▶ Problem
Transcribe exactly every line from the one containing "thumb mcp: (681, 706)" down to the final line of the listing below, including both, and leave out the rest.

▶ Source material
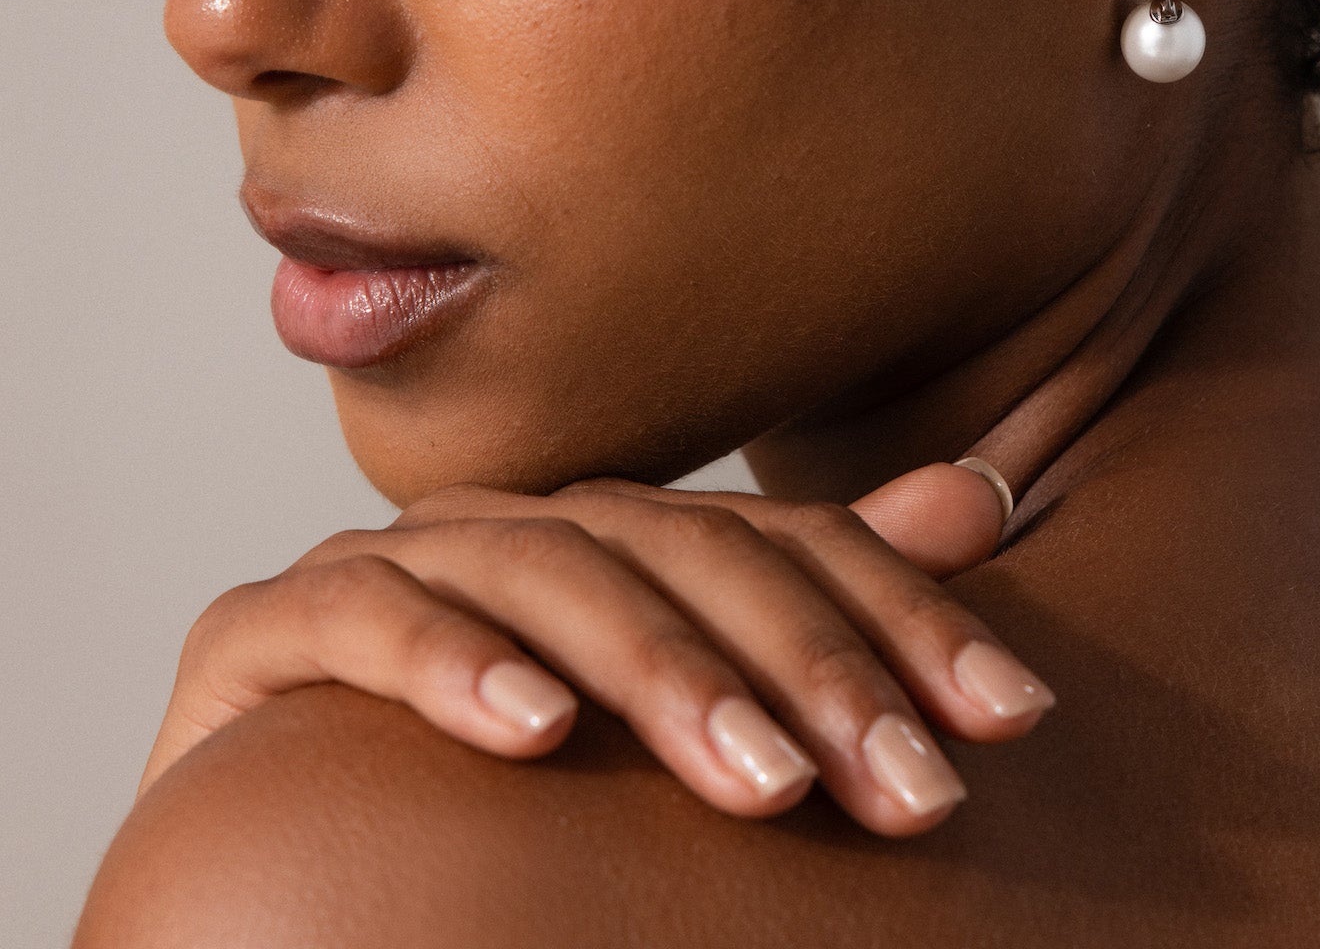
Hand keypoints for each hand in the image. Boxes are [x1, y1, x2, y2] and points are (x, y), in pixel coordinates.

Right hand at [137, 463, 1047, 836]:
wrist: (284, 859)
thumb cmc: (501, 797)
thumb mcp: (681, 706)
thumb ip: (814, 606)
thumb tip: (982, 497)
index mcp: (618, 535)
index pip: (782, 545)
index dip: (903, 617)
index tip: (1014, 714)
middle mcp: (518, 525)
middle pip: (682, 555)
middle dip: (806, 669)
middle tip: (908, 788)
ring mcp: (392, 563)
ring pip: (548, 574)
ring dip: (658, 673)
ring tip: (757, 781)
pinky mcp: (268, 631)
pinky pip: (362, 621)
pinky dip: (450, 662)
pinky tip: (535, 731)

▶ Written response
thumb mcp: (681, 706)
thumb ip: (814, 606)
thumb tip: (982, 497)
index mcp: (618, 535)
index pip: (782, 545)
index dip: (903, 617)
index tip: (1014, 714)
middle mcp: (518, 525)
middle pip: (682, 555)
middle dip: (806, 669)
middle tip: (908, 788)
ring mcp: (392, 563)
ring pip: (548, 574)
ring dip: (658, 673)
ring tip: (757, 781)
pinky mcp: (268, 631)
pinky pip: (362, 621)
pinky dip: (450, 662)
pinky tip: (535, 731)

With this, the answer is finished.